When is it the right time to let your pet pass in peace?

 In Uncategorized

The most important question all loving pet owners ask is “How do I know when it is the right time to consider euthanizing a pet?”. We are told, “You will just know” or “Your pet will let you know when it is the right time.”.

Unfortunately these statements are myths. Your pet has a natural inborn instinct to hide pain, illness, and disease. Their goal in life (other than eating) is to make you happy. Many pets will try to act normal for the people they love. This makes it extremely hard to identify the “right time”.

This is not a black and white decision!

Most pets suffer a slow decline with an illness. They take take two steps down and one step back, but they never regain their former health. What we, as loving pet owners, have to identify is the behaviors that demonstrate our pet is suffering and that their quality of life has diminished.

Quality of Life Score

A simple way to help you judge quality of life is to give your pet a score each day. The score is based on how you think your pet is doing on a specific day. A 0 is the lowest score and a 10 represents your pet at their healthiest. On a calender mark the daily score taking all things into consideration. We often do not remember back more than 3-4 days, so tracking this score will help you evaluate your pets physical and emotional well-being more objectively.

Important behaviors to consider and watch for…..


  • Anorexia – unwilling to eat at all
  • Finickiness – having to change foods or bribe your pet to eat
  • Weight loss due to not eating enough or an underlying illness

A pet’s natural instinct is to eat to keep themselves strong and healthy. A pet is suffering physically when they choose to no longer eat.

Mobility Concerns

  • Unable to get up
  • Slipping on smooth floors
  • Falling
  • Knuckling feet/dragging toes
  • Crisscrossing of hind legs while walking

The number one reason large breed clients consider euthanasia is because of mobility issues. Many pets become distressed when they can no longer ambulate well. If your pet is extremely large it may be physically impossible to help them in and out of the house to go to the bathroom. Concerns also arise that a pet may cause themselves severe trauma when falling. A pet that can no longer ambulate on their on may suffer both physically and mentally.


Urinary and fecal incontinence are signs of underlying health issues. Sometimes medications can help control incontinence. Uncontrolled urinary incontinence can lead to bladder and skin infection. It can also become difficult to keep your pet and environment clean with both urinary and fecal incontinence.


Some pets develop Cognitive Dysfunction or Alzheimer’s like symptoms.

  • Getting lost and standing in corners
  • Not recognizing family members
  • Unable to find the food or water bowl
  • Urinating and defecating indoors

Many pets with Cognitive Dysfunction become very emotionally distressed when they do not know who you are or where they are at.


Chronic infection due to tumors or an underlying illness can cause your pet pain and discomfort. Open wounds can attract flies and your pet may develop an infestation of maggots if you are unable to keep them extremely clean.


  • Limping
  • Stiffness when getting up and walking
  • Panting
  • No longer wanting to be petted or nipping when being petted or handled
  • Pacing behavior
  • Tooth grinding
  • Muscle trembling

The above symptoms are often seen with inadequate pain control.

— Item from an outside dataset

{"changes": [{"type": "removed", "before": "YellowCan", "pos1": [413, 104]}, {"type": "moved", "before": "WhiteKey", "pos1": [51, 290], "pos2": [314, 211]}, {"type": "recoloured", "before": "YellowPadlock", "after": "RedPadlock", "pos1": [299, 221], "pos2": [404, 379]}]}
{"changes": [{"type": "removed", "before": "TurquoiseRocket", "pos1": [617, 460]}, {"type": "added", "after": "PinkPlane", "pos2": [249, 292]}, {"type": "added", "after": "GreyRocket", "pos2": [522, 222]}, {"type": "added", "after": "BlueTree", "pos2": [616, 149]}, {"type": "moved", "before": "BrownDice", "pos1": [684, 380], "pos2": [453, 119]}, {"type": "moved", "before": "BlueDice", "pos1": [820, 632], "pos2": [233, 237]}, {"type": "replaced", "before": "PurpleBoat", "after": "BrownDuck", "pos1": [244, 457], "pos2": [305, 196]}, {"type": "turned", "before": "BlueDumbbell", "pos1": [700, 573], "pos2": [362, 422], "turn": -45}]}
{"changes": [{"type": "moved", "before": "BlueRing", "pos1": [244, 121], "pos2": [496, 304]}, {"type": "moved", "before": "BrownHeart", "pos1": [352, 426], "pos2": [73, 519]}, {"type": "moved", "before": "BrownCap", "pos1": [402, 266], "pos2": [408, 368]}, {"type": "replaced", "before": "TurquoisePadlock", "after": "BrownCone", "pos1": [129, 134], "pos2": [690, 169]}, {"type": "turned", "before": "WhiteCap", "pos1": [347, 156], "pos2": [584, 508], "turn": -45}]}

The following represent important changes in behavior which can signal your pet is not feeling well.

  • Hiding
  • Unwilling to socialize
  • Reluctance to be petted
  • Increased fear or aggression

Vomiting/ Diarrhea

  • Anorexia can be seen with nausea
  • Drooling or increased swallowing can indicate nausea
  • Severe cramps and bloating can accompany diarrhea

Breathing Problems

  • Labored breathing
  • Pale gums
  • Only laying down on chest…refusing to lay on side.
  • Laying and standing with the elbows pulled out to help expand the chest.
  • Setting up or standing…refusing to lay down ( this is an emergency situation).
  • Open mouth breathing ( this is an emergency situation in cats)

A change of behavior as listed above means your pet is having difficulty oxygenating…. certain positions help increase oxygen flow better in the lungs. If your pet develops fluid in the lungs that is not controlled, they will feel like they are drowning.

Remember you are choosing to let your pet die with dignity instead of letting your pet’s illness become a crisis. The decision for euthanasia needs to be made when medications can no longer improve your pet’s symptoms or quality of life.